Back to Repositories

Validating RMS Normalization Operations in DeepSpeed

This test suite validates the RMS (Root Mean Square) normalization operations in DeepSpeed’s inference engine. It includes comprehensive testing of both standard RMS normalization and pre-normalization with residual connections, covering various data types and tensor shapes.

Test Coverage Overview

The test suite provides extensive coverage of RMS normalization operations.

Key areas tested include:
  • Standard RMS normalization and pre-normalization variants
  • Multiple data types (fp16, bf16) support
  • Various tensor shapes and dimensions
  • Residual connection handling
  • Numerical accuracy verification against reference implementations

Implementation Analysis

The testing approach uses a helper function architecture to systematically verify normalization operations.
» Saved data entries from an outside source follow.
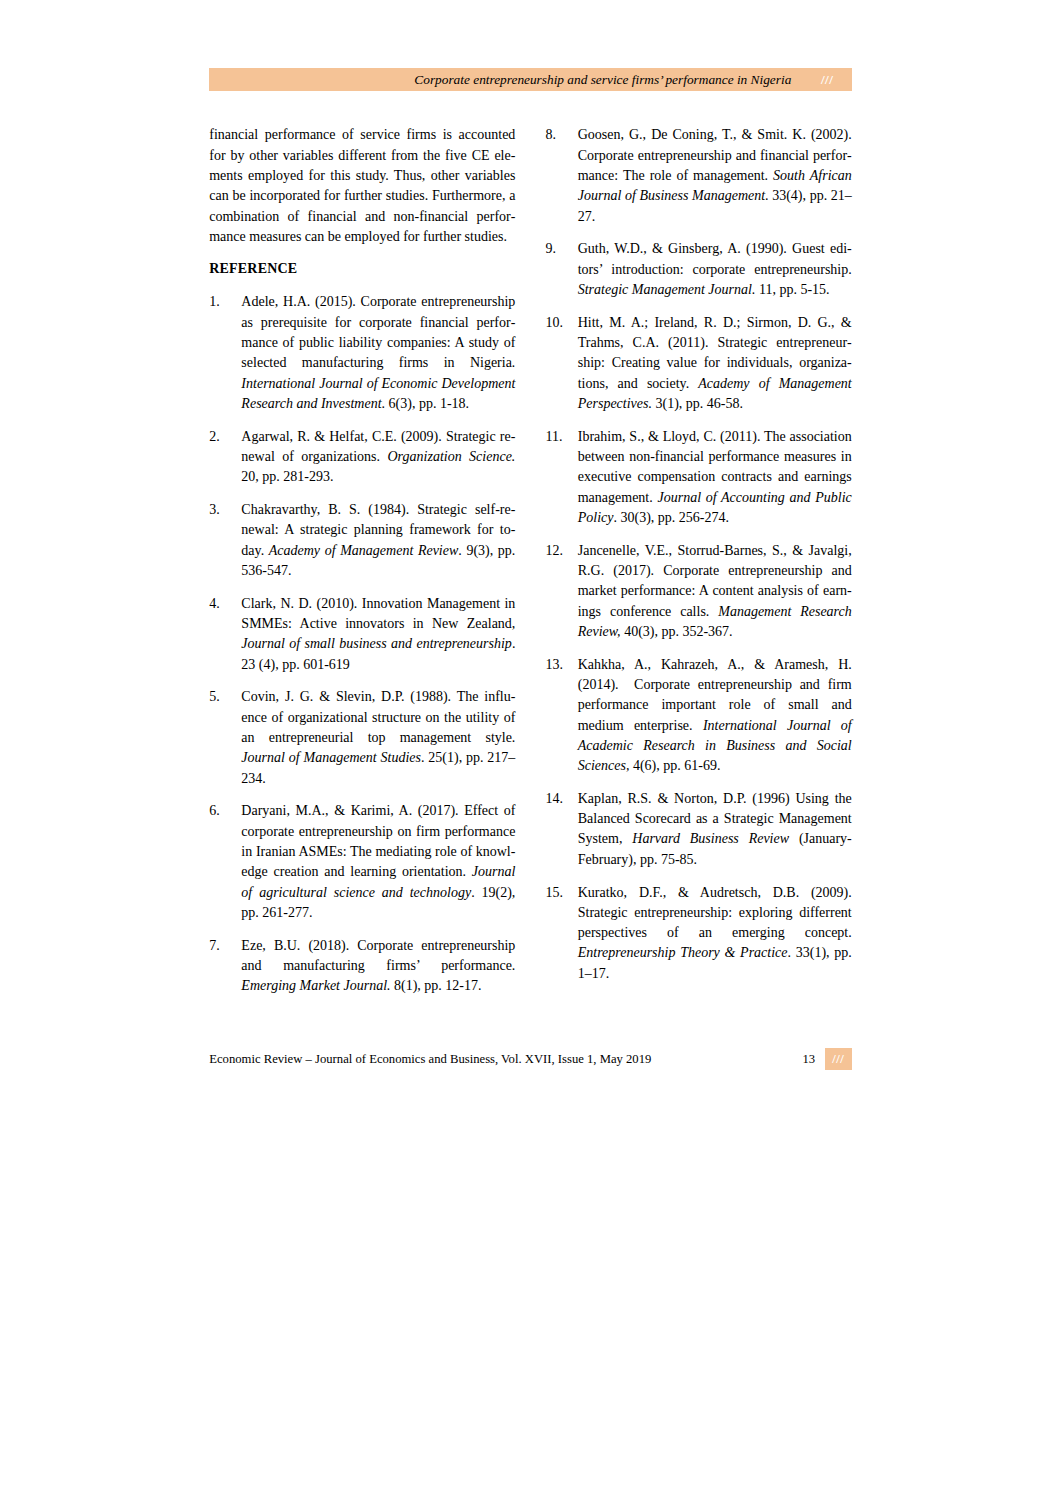Corporate entrepreneurship and service firms’ performance in Nigeria
///
financial performance of service firms is accounted for by other variables different from the five CE elements employed for this study. Thus, other variables can be incorporated for further studies. Furthermore, a combination of financial and non-financial performance measures can be employed for further studies.
REFERENCE
Adele, H.A. (2015). Corporate entrepreneurship as prerequisite for corporate financial performance of public liability companies: A study of selected manufacturing firms in Nigeria. International Journal of Economic Development Research and Investment. 6(3), pp. 1-18.
Agarwal, R. & Helfat, C.E. (2009). Strategic renewal of organizations. Organization Science. 20, pp. 281-293.
Chakravarthy, B. S. (1984). Strategic self-renewal: A strategic planning framework for today. Academy of Management Review. 9(3), pp. 536-547.
Clark, N. D. (2010). Innovation Management in SMMEs: Active innovators in New Zealand, Journal of small business and entrepreneurship. 23 (4), pp. 601-619
Covin, J. G. & Slevin, D.P. (1988). The influence of organizational structure on the utility of an entrepreneurial top management style. Journal of Management Studies. 25(1), pp. 217–234.
Daryani, M.A., & Karimi, A. (2017). Effect of corporate entrepreneurship on firm performance in Iranian ASMEs: The mediating role of knowledge creation and learning orientation. Journal of agricultural science and technology. 19(2), pp. 261-277.
Eze, B.U. (2018). Corporate entrepreneurship and manufacturing firms’ performance. Emerging Market Journal. 8(1), pp. 12-17.
Goosen, G., De Coning, T., & Smit. K. (2002). Corporate entrepreneurship and financial performance: The role of management. South African Journal of Business Management. 33(4), pp. 21–27.
Guth, W.D., & Ginsberg, A. (1990). Guest editors’ introduction: corporate entrepreneurship. Strategic Management Journal. 11, pp. 5-15.
Hitt, M. A.; Ireland, R. D.; Sirmon, D. G., & Trahms, C.A. (2011). Strategic entrepreneurship: Creating value for individuals, organizations, and society. Academy of Management Perspectives. 3(1), pp. 46-58.
Ibrahim, S., & Lloyd, C. (2011). The association between non-financial performance measures in executive compensation contracts and earnings management. Journal of Accounting and Public Policy. 30(3), pp. 256-274.
Jancenelle, V.E., Storrud-Barnes, S., & Javalgi, R.G. (2017). Corporate entrepreneurship and market performance: A content analysis of earnings conference calls. Management Research Review, 40(3), pp. 352-367.
Kahkha, A., Kahrazeh, A., & Aramesh, H. (2014). Corporate entrepreneurship and firm performance important role of small and medium enterprise. International Journal of Academic Research in Business and Social Sciences, 4(6), pp. 61-69.
Kaplan, R.S. & Norton, D.P. (1996) Using the Balanced Scorecard as a Strategic Management System, Harvard Business Review (January-February), pp. 75-85.
Kuratko, D.F., & Audretsch, D.B. (2009). Strategic entrepreneurship: exploring differrent perspectives of an emerging concept. Entrepreneurship Theory & Practice. 33(1), pp. 1–17.
Economic Review – Journal of Economics and Business, Vol. XVII, Issue 1, May 2019
13
///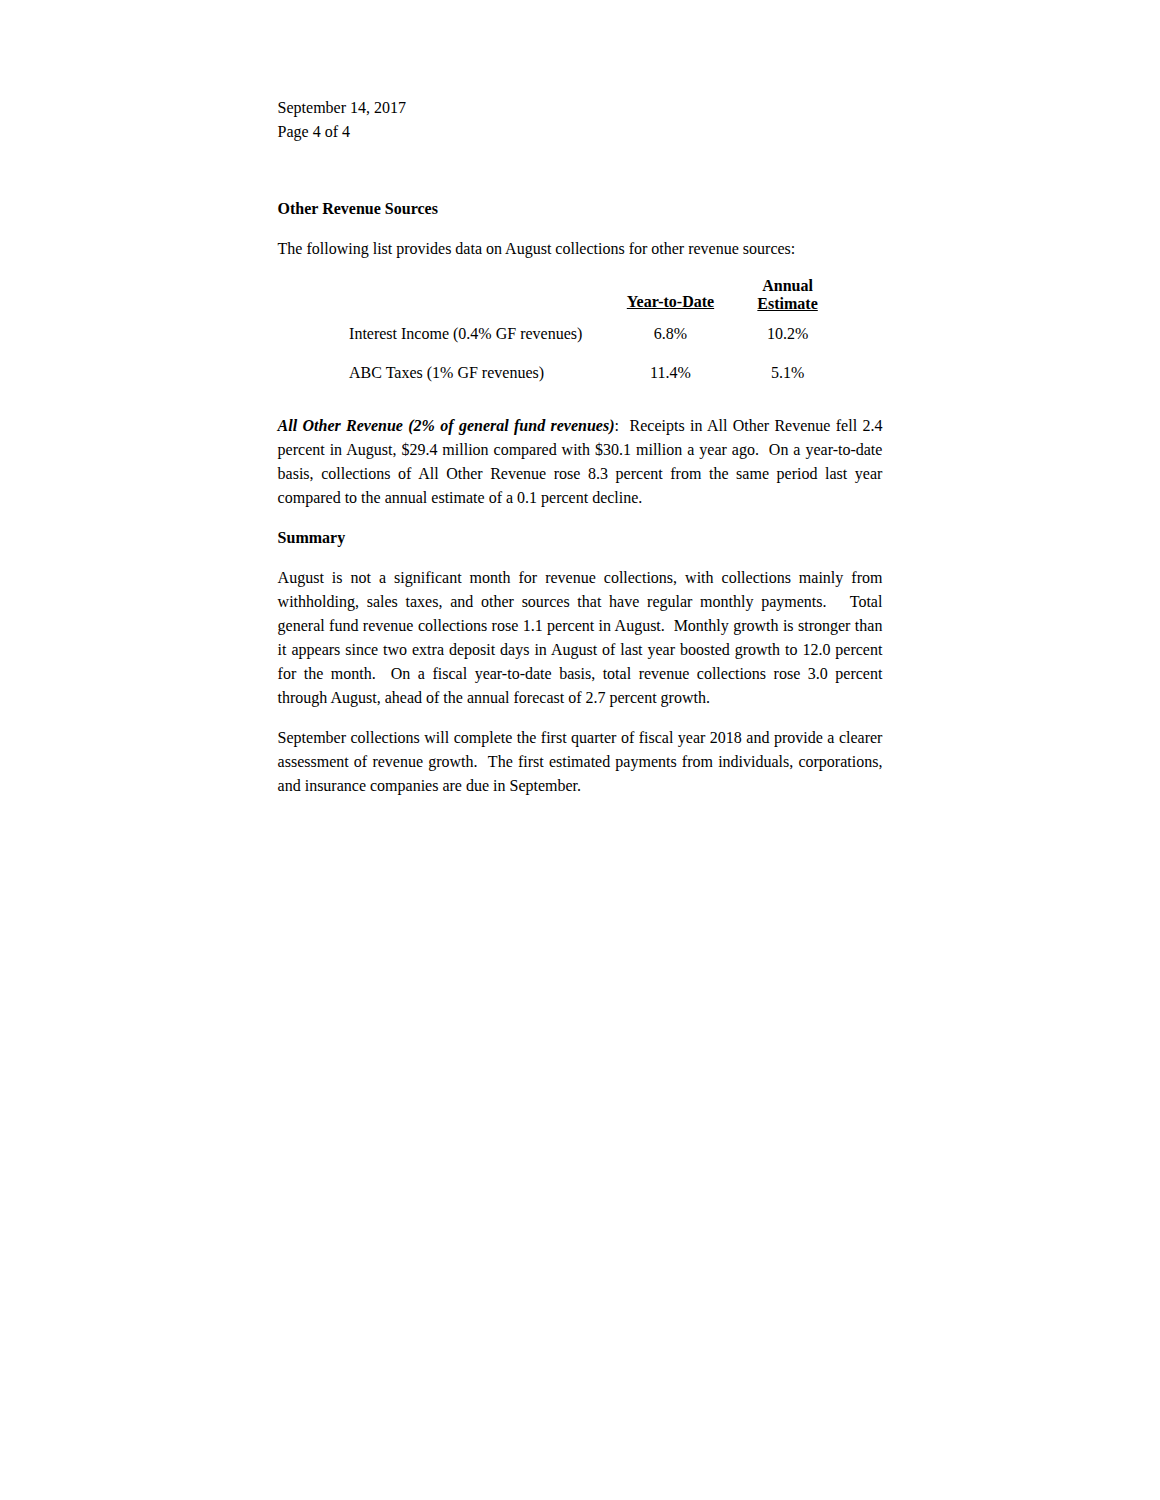September 14, 2017
Page 4 of 4
Other Revenue Sources
The following list provides data on August collections for other revenue sources:
| | Year-to-Date | Annual Estimate |
| --- | --- | --- |
| Interest Income (0.4% GF revenues) | 6.8% | 10.2% |
| ABC Taxes (1% GF revenues) | 11.4% | 5.1% |
All Other Revenue (2% of general fund revenues): Receipts in All Other Revenue fell 2.4 percent in August, $29.4 million compared with $30.1 million a year ago. On a year-to-date basis, collections of All Other Revenue rose 8.3 percent from the same period last year compared to the annual estimate of a 0.1 percent decline.
Summary
August is not a significant month for revenue collections, with collections mainly from withholding, sales taxes, and other sources that have regular monthly payments. Total general fund revenue collections rose 1.1 percent in August. Monthly growth is stronger than it appears since two extra deposit days in August of last year boosted growth to 12.0 percent for the month. On a fiscal year-to-date basis, total revenue collections rose 3.0 percent through August, ahead of the annual forecast of 2.7 percent growth.
September collections will complete the first quarter of fiscal year 2018 and provide a clearer assessment of revenue growth. The first estimated payments from individuals, corporations, and insurance companies are due in September.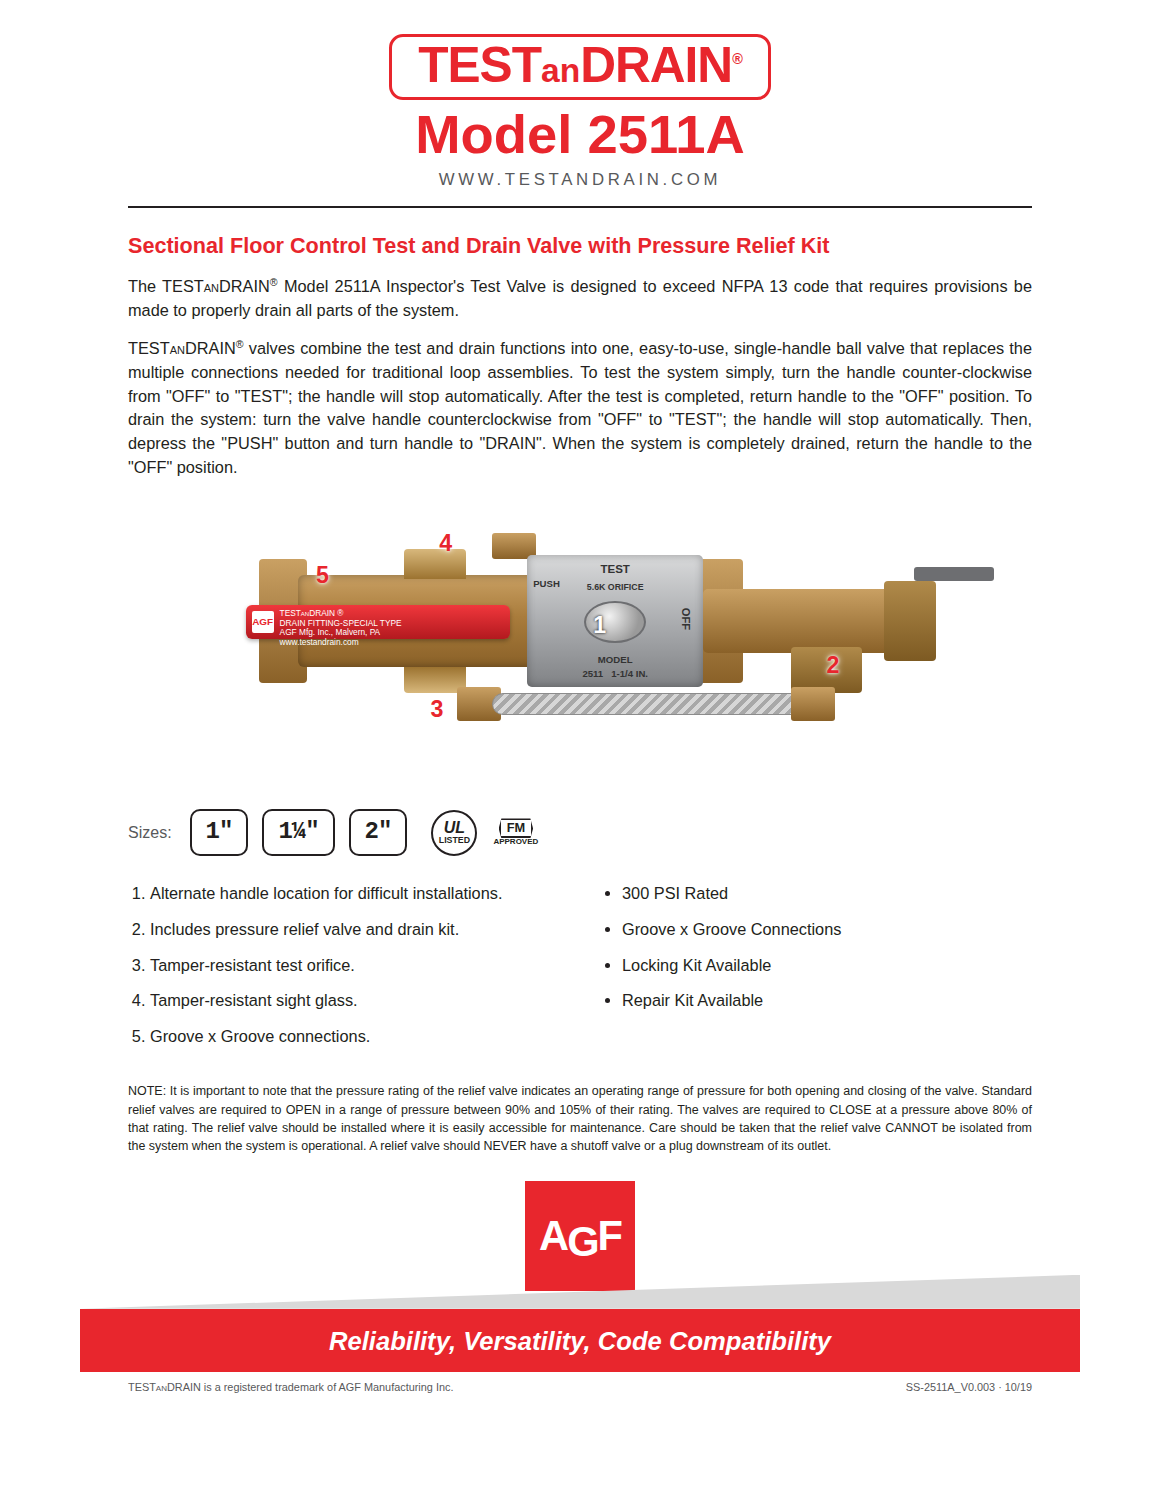TESTan DRAIN®
Model 2511A
WWW.TESTANDRAIN.COM
Sectional Floor Control Test and Drain Valve with Pressure Relief Kit
The TESTan DRAIN® Model 2511A Inspector's Test Valve is designed to exceed NFPA 13 code that requires provisions be made to properly drain all parts of the system.
TESTan DRAIN® valves combine the test and drain functions into one, easy-to-use, single-handle ball valve that replaces the multiple connections needed for traditional loop assemblies. To test the system simply, turn the handle counter-clockwise from "OFF" to "TEST"; the handle will stop automatically. After the test is completed, return handle to the "OFF" position. To drain the system: turn the valve handle counterclockwise from "OFF" to "TEST"; the handle will stop automatically. Then, depress the "PUSH" button and turn handle to "DRAIN". When the system is completely drained, return the handle to the "OFF" position.
TEST
5.6K ORIFICE PUSH OFF MODEL
2511 1-1/4 IN.
AGF
TESTan DRAIN ®
DRAIN FITTING-SPECIAL TYPE
AGF Mfg. Inc., Malvern, PA
www.testandrain.com
1 2 3 4 5
Sizes: 1" 1¼" 2"
UL LISTED
FM
APPROVED
Alternate handle location for difficult installations.
Includes pressure relief valve and drain kit.
Tamper-resistant test orifice.
Tamper-resistant sight glass.
Groove x Groove connections.
300 PSI Rated
Groove x Groove Connections
Locking Kit Available
Repair Kit Available
NOTE: It is important to note that the pressure rating of the relief valve indicates an operating range of pressure for both opening and closing of the valve. Standard relief valves are required to OPEN in a range of pressure between 90% and 105% of their rating. The valves are required to CLOSE at a pressure above 80% of that rating. The relief valve should be installed where it is easily accessible for maintenance. Care should be taken that the relief valve CANNOT be isolated from the system when the system is operational. A relief valve should NEVER have a shutoff valve or a plug downstream of its outlet.
AGF
Reliability, Versatility, Code Compatibility
TESTan DRAIN is a registered trademark of AGF Manufacturing Inc. SS-2511A_V0.003 · 10/19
The implementation employs pytest’s parametrization for comprehensive coverage across different configurations.

Notable patterns include:
  • Reference implementation comparison
  • CUDA kernel validation
  • Dynamic tensor shape testing
  • Dtype compatibility verification

Technical Details

Testing infrastructure includes:
  • PyTorch tensor operations
  • DeepSpeed CUDA kernels (CUDARMSNorm, CUDARMSPreNorm)
  • Pytest parametrization for test case generation
  • Custom assertion utilities for tensor comparison
  • Accelerator-aware device management

Best Practices Demonstrated

The test suite exemplifies high-quality testing practices in deep learning systems.

Key practices include:
  • Systematic parameter space exploration
  • Reference implementation verification
  • Explicit error tolerance handling
  • Comprehensive dtype coverage
  • Modular test helper functions

microsoft/deepspeed

tests/unit/inference/v2/kernels/core_ops/test_rms_norm.py

            
# Copyright (c) Microsoft Corporation.
# SPDX-License-Identifier: Apache-2.0

# DeepSpeed Team

import pytest
import torch

from deepspeed.accelerator import get_accelerator
from deepspeed.inference.v2.inference_utils import DtypeEnum
from deepspeed.inference.v2.kernels.core_ops import CUDARMSNorm, CUDARMSPreNorm
from ....v2.inference_test_utils import get_dtypes, allclose


def reference_rms_norm(vals: torch.Tensor, gamma: torch.Tensor, epsilon: float = 1e-5) -> torch.Tensor:
    variance = vals.to(torch.float32).pow(2).mean(-1, keepdim=True)
    vals = vals * torch.rsqrt(variance + epsilon)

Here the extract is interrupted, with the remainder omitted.